QUÉ SE PIDE:
Localiza en los datos todas las líneas que contienen la cadena "normal" y cópialas. Ten en cuenta las mayúsculas y minúsculas.

DATOS DADOS:
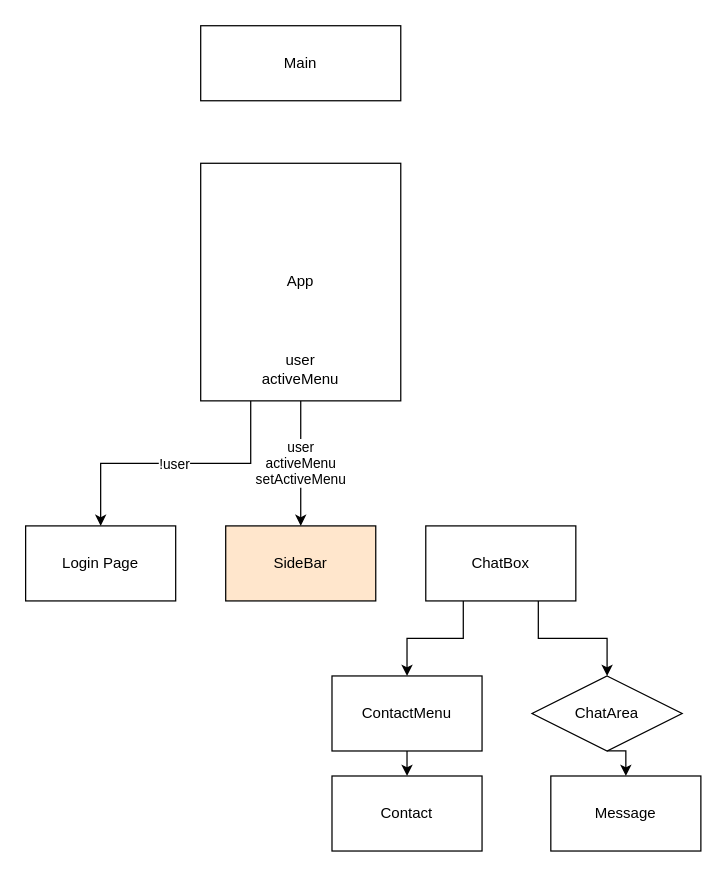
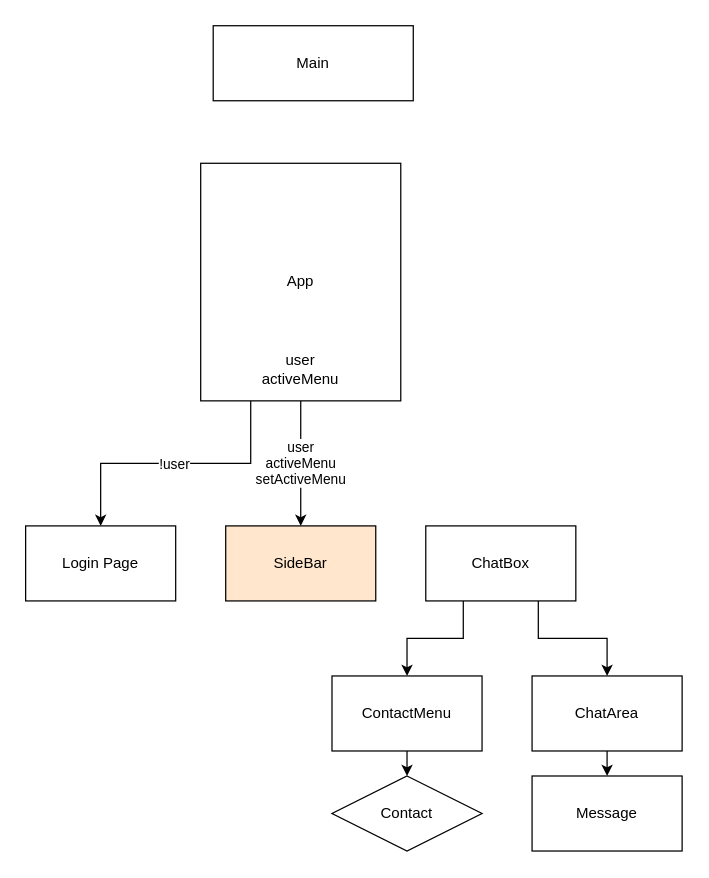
  <mxCell id="0" />
  <mxCell id="1" parent="0" />
  <mxCell id="2" style="edgeStyle=orthogonalEdgeStyle;rounded=0;orthogonalLoop=1;jettySize=auto;html=1;exitX=0.25;exitY=1;exitDx=0;exitDy=0;entryX=0.5;entryY=0;entryDx=0;entryDy=0;" parent="1" source="6" target="7" edge="1"><mxGeometry relative="1" as="geometry" /></mxCell>
  <mxCell id="3" value="!user" style="edgeLabel;html=1;align=center;verticalAlign=middle;resizable=0;points=[];" vertex="1" connectable="0" parent="2"><mxGeometry x="0.018" relative="1" as="geometry"><mxPoint as="offset" /></mxGeometry></mxCell>
  <mxCell id="4" style="edgeStyle=orthogonalEdgeStyle;rounded=0;orthogonalLoop=1;jettySize=auto;html=1;exitX=0.5;exitY=1;exitDx=0;exitDy=0;entryX=0.5;entryY=0;entryDx=0;entryDy=0;" parent="1" source="6" target="8" edge="1"><mxGeometry relative="1" as="geometry" /></mxCell>
  <mxCell id="5" value="user&lt;div&gt;activeMenu&lt;/div&gt;&lt;div&gt;setActiveMenu&lt;/div&gt;" style="edgeLabel;html=1;align=center;verticalAlign=middle;resizable=0;points=[];" vertex="1" connectable="0" parent="4"><mxGeometry x="-0.022" y="-1" relative="1" as="geometry"><mxPoint as="offset" /></mxGeometry></mxCell>
  <mxCell id="6" value="App" style="rounded=0;whiteSpace=wrap;html=1;align=center;" parent="1" vertex="1"><mxGeometry x="160" y="130" width="160" height="190" as="geometry" /></mxCell>
  <mxCell id="7" value="Login Page" style="rounded=0;whiteSpace=wrap;html=1;" parent="1" vertex="1"><mxGeometry x="20" y="420" width="120" height="60" as="geometry" /></mxCell>
  <mxCell id="8" value="SideBar" style="rounded=0;whiteSpace=wrap;html=1;fillColor=#ffe6cc;" parent="1" vertex="1"><mxGeometry x="180" y="420" width="120" height="60" as="geometry" /></mxCell>
  <mxCell id="9" style="edgeStyle=orthogonalEdgeStyle;rounded=0;orthogonalLoop=1;jettySize=auto;html=1;exitX=0.5;exitY=1;exitDx=0;exitDy=0;entryX=0.5;entryY=0;entryDx=0;entryDy=0;" parent="1" source="10" target="13" edge="1"><mxGeometry relative="1" as="geometry" /></mxCell>
- <mxCell id="10" value="ChatArea" style="rhombus;whiteSpace=wrap;html=1;" parent="1" vertex="1"><mxGeometry x="425" y="540" width="120" height="60" as="geometry" /></mxCell>
+ <mxCell id="10" value="ChatArea" style="rounded=0;whiteSpace=wrap;html=1;" parent="1" vertex="1"><mxGeometry x="425" y="540" width="120" height="60" as="geometry" /></mxCell>
  <mxCell id="11" style="edgeStyle=orthogonalEdgeStyle;rounded=0;orthogonalLoop=1;jettySize=auto;html=1;exitX=0.5;exitY=1;exitDx=0;exitDy=0;entryX=0.5;entryY=0;entryDx=0;entryDy=0;" parent="1" source="12" target="14" edge="1"><mxGeometry relative="1" as="geometry" /></mxCell>
  <mxCell id="12" value="ContactMenu" style="rounded=0;whiteSpace=wrap;html=1;" parent="1" vertex="1"><mxGeometry x="265" y="540" width="120" height="60" as="geometry" /></mxCell>
- <mxCell id="13" value="Message" style="rounded=0;whiteSpace=wrap;html=1;" parent="1" vertex="1"><mxGeometry x="440" y="620" width="120" height="60" as="geometry" /></mxCell>
- <mxCell id="14" value="Contact" style="rounded=0;whiteSpace=wrap;html=1;" parent="1" vertex="1"><mxGeometry x="265" y="620" width="120" height="60" as="geometry" /></mxCell>
- <mxCell id="15" value="Main" style="rounded=0;whiteSpace=wrap;html=1;" vertex="1" parent="1"><mxGeometry x="160" y="20" width="160" height="60" as="geometry" /></mxCell>
+ <mxCell id="13" value="Message" style="rounded=0;whiteSpace=wrap;html=1;" parent="1" vertex="1"><mxGeometry x="425" y="620" width="120" height="60" as="geometry" /></mxCell>
+ <mxCell id="14" value="Contact" style="rhombus;whiteSpace=wrap;html=1;" parent="1" vertex="1"><mxGeometry x="265" y="620" width="120" height="60" as="geometry" /></mxCell>
+ <mxCell id="15" value="Main" style="rounded=0;whiteSpace=wrap;html=1;" vertex="1" parent="1"><mxGeometry x="170" y="20" width="160" height="60" as="geometry" /></mxCell>
  <mxCell id="16" value="user&lt;div&gt;activeMenu&lt;/div&gt;" style="text;html=1;align=center;verticalAlign=middle;whiteSpace=wrap;rounded=0;" vertex="1" parent="1"><mxGeometry x="210" y="280" width="60" height="30" as="geometry" /></mxCell>
  <mxCell id="17" style="edgeStyle=orthogonalEdgeStyle;rounded=0;orthogonalLoop=1;jettySize=auto;html=1;exitX=0.75;exitY=1;exitDx=0;exitDy=0;entryX=0.5;entryY=0;entryDx=0;entryDy=0;" edge="1" parent="1" source="19" target="10"><mxGeometry relative="1" as="geometry" /></mxCell>
  <mxCell id="18" style="edgeStyle=orthogonalEdgeStyle;rounded=0;orthogonalLoop=1;jettySize=auto;html=1;exitX=0.25;exitY=1;exitDx=0;exitDy=0;entryX=0.5;entryY=0;entryDx=0;entryDy=0;" edge="1" parent="1" source="19" target="12"><mxGeometry relative="1" as="geometry" /></mxCell>
  <mxCell id="19" value="ChatBox" style="rounded=0;whiteSpace=wrap;html=1;" vertex="1" parent="1"><mxGeometry x="340" y="420" width="120" height="60" as="geometry" /></mxCell>
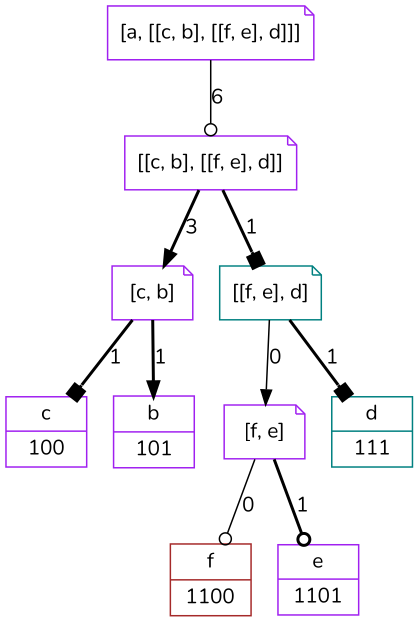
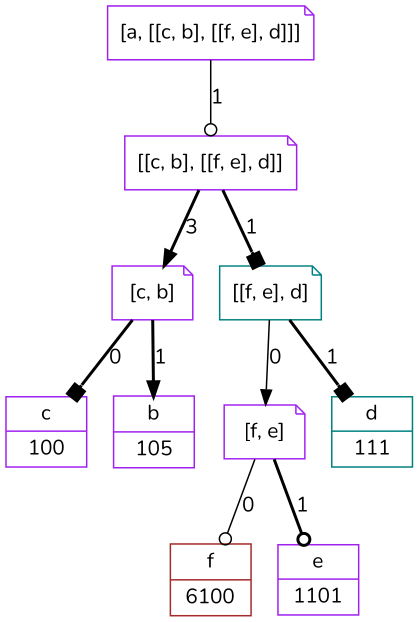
  digraph {
    fontname=Nunito
    node [color=purple fontname=Nunito shape=note]
    edge [arrowhead=odot fontname=Nunito style=bold]
    "[a, [[c, b], [[f, e], d]]]"
    "[[c, b], [[f, e], d]]"
    "[c, b]"
    "[[f, e], d]" [color=teal]
    n5 [label="{c|100}" shape=record]
-   n6 [label="{b|101}" shape=record]
+   n6 [label="{b|105}" shape=record]
    "[f, e]"
    n8 [color=teal label="{d|111}" shape=record]
-   n9 [color=brown label="{f|1100}" shape=record]
+   n9 [color=brown label="{f|6100}" shape=record]
    n10 [label="{e|1101}" shape=record]
-   "[a, [[c, b], [[f, e], d]]]" -> "[[c, b], [[f, e], d]]" [label=6 style=solid]
+   "[a, [[c, b], [[f, e], d]]]" -> "[[c, b], [[f, e], d]]" [label=1 style=solid]
    "[[c, b], [[f, e], d]]" -> "[c, b]" [arrowhead=normal label=3]
    "[[c, b], [[f, e], d]]" -> "[[f, e], d]" [arrowhead=box label=1]
-   "[c, b]" -> n5 [arrowhead=box label=1]
+   "[c, b]" -> n5 [arrowhead=box label=0]
    "[c, b]" -> n6 [arrowhead=normal label=1]
    "[[f, e], d]" -> "[f, e]" [arrowhead=normal label=0 style=solid]
    "[[f, e], d]" -> n8 [arrowhead=box label=1]
    "[f, e]" -> n9 [label=0 style=solid]
    "[f, e]" -> n10 [label=1]
  }
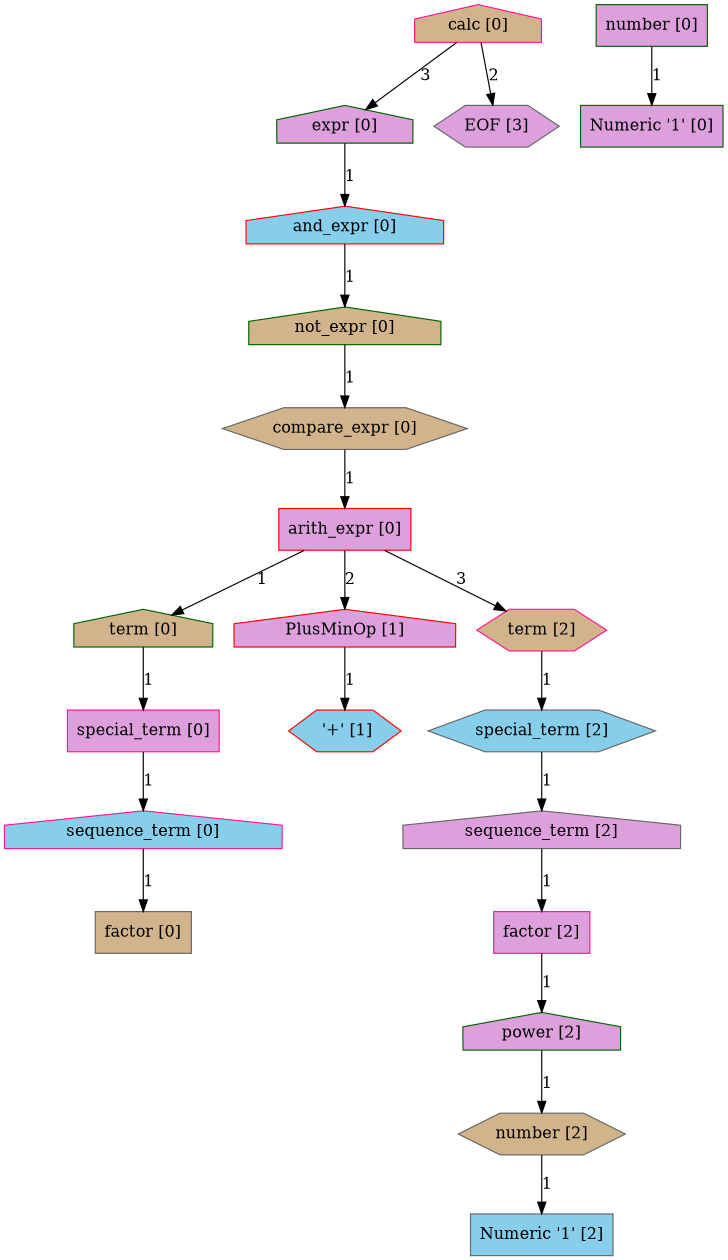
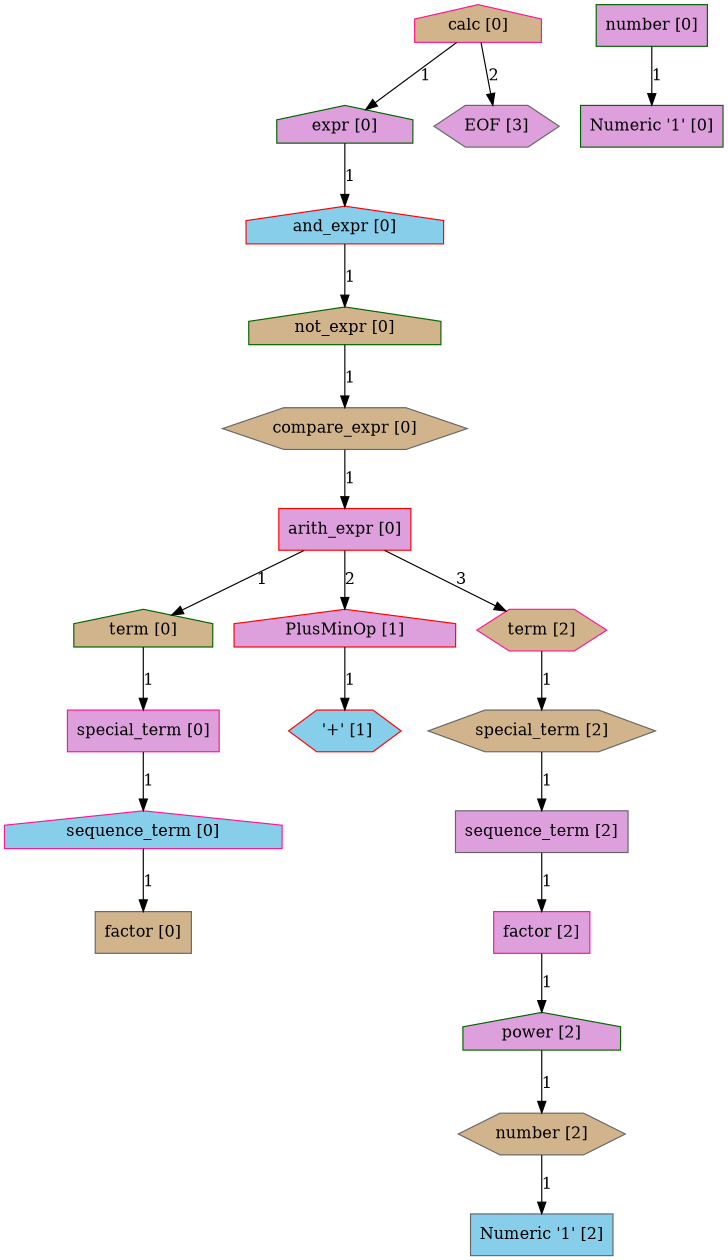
  digraph {
    node [color=gray40 fillcolor=plum shape=house style=filled]
    n1 [color=deeppink fillcolor=tan label="calc [0]"]
    n2 [color=darkgreen label="expr [0]"]
    n3 [label="EOF [3]" shape=hexagon]
    n4 [color=red fillcolor=skyblue label="and_expr [0]"]
    n5 [color=darkgreen fillcolor=tan label="not_expr [0]"]
    n6 [fillcolor=tan label="compare_expr [0]" shape=hexagon]
    n7 [color=red label="arith_expr [0]" shape=box]
    n8 [color=darkgreen fillcolor=tan label="term [0]"]
    n9 [color=red label="PlusMinOp [1]"]
    n10 [color=deeppink fillcolor=tan label="term [2]" shape=hexagon]
    n11 [color=deeppink label="special_term [0]" shape=box]
    n12 [color=red fillcolor=skyblue label=" '+' [1]" shape=hexagon]
-   n13 [fillcolor=skyblue label="special_term [2]" shape=hexagon]
+   n13 [fillcolor=tan label="special_term [2]" shape=hexagon]
    n14 [color=deeppink fillcolor=skyblue label="sequence_term [0]"]
    n15 [fillcolor=tan label="factor [0]" shape=box]
    n16 [color=darkgreen label="number [0]" shape=box]
    n17 [color=darkgreen label="Numeric '1' [0]" shape=box]
-   n18 [label="sequence_term [2]"]
+   n18 [label="sequence_term [2]" shape=box]
    n19 [color=deeppink label="factor [2]" shape=box]
    n20 [color=darkgreen label="power [2]"]
    n21 [fillcolor=tan label="number [2]" shape=hexagon]
    n22 [fillcolor=skyblue label="Numeric '1' [2]" shape=box]
-   n1 -> n2 [label=3]
+   n1 -> n2 [label=1]
    n1 -> n3 [label=2]
    n2 -> n4 [label=1]
    n4 -> n5 [label=1]
    n5 -> n6 [label=1]
    n6 -> n7 [label=1]
    n7 -> n8 [label=1]
    n7 -> n9 [label=2]
    n7 -> n10 [label=3]
    n8 -> n11 [label=1]
    n9 -> n12 [label=1]
    n10 -> n13 [label=1]
    n11 -> n14 [label=1]
    n13 -> n18 [label=1]
    n14 -> n15 [label=1]
    n16 -> n17 [label=1]
    n18 -> n19 [label=1]
    n19 -> n20 [label=1]
    n20 -> n21 [label=1]
    n21 -> n22 [label=1]
  }
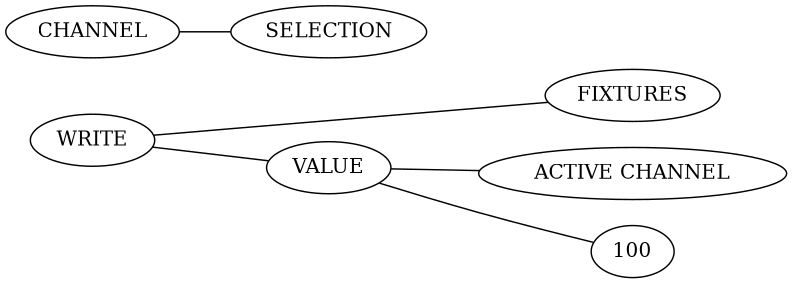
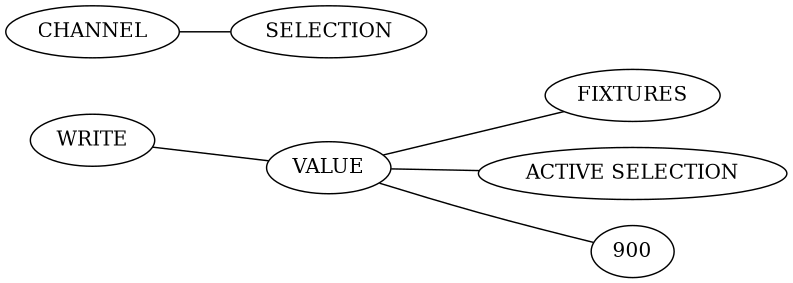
  strict graph {
    rankdir=LR
    WRITE
    FIXTURES
    VALUE
    n4 [label=SELECTION]
    CHANNEL
-   "ACTIVE SELECTION" [label="ACTIVE CHANNEL"]
-   100
-   WRITE -- FIXTURES
+   "ACTIVE SELECTION"
+   100 [label=900]
+   VALUE -- FIXTURES
    WRITE -- VALUE
    VALUE -- "ACTIVE SELECTION"
    VALUE -- 100
    CHANNEL -- n4
  }
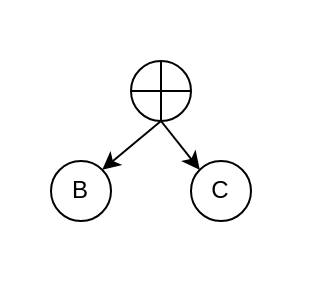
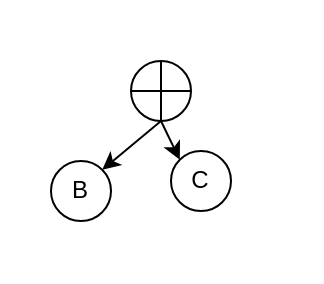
  <mxCell id="0" />
  <mxCell id="1" parent="0" />
  <mxCell id="2" value="" style="rounded=0;whiteSpace=wrap;html=1;strokeColor=none;fillColor=none;" vertex="1" parent="1"><mxGeometry x="20" y="20" width="120" height="100" as="geometry" /></mxCell>
  <mxCell id="3" value="B" style="ellipse;whiteSpace=wrap;html=1;aspect=fixed;" parent="1" vertex="1"><mxGeometry x="25" y="80" width="30" height="30" as="geometry" /></mxCell>
- <mxCell id="4" value="C" style="ellipse;whiteSpace=wrap;html=1;aspect=fixed;" parent="1" vertex="1"><mxGeometry x="95" y="80" width="30" height="30" as="geometry" /></mxCell>
+ <mxCell id="4" value="C" style="ellipse;whiteSpace=wrap;html=1;aspect=fixed;" parent="1" vertex="1"><mxGeometry x="85" y="75" width="30" height="30" as="geometry" /></mxCell>
  <mxCell id="5" value="" style="shape=orEllipse;perimeter=ellipsePerimeter;whiteSpace=wrap;html=1;backgroundOutline=1;" parent="1" vertex="1"><mxGeometry x="65" y="30" width="30" height="30" as="geometry" /></mxCell>
  <mxCell id="6" value="" style="endArrow=classic;html=1;rounded=0;exitX=0.5;exitY=1;exitDx=0;exitDy=0;entryX=0;entryY=0;entryDx=0;entryDy=0;" parent="1" source="5" target="4" edge="1"><mxGeometry width="50" height="50" relative="1" as="geometry"><mxPoint x="45" y="120" as="sourcePoint" /><mxPoint x="95" y="70" as="targetPoint" /></mxGeometry></mxCell>
  <mxCell id="7" value="" style="endArrow=classic;html=1;rounded=0;exitX=0.5;exitY=1;exitDx=0;exitDy=0;entryX=1;entryY=0;entryDx=0;entryDy=0;" parent="1" source="5" target="3" edge="1"><mxGeometry width="50" height="50" relative="1" as="geometry"><mxPoint x="90" y="70" as="sourcePoint" /><mxPoint x="120" y="90" as="targetPoint" /></mxGeometry></mxCell>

RESPUESTA:
    "[[c, b], [[f, e], d]]" -> "[c, b]" [arrowhead=normal label=3]
    "[c, b]" -> n6 [arrowhead=normal label=1]
    "[[f, e], d]" -> "[f, e]" [arrowhead=normal label=0 style=solid]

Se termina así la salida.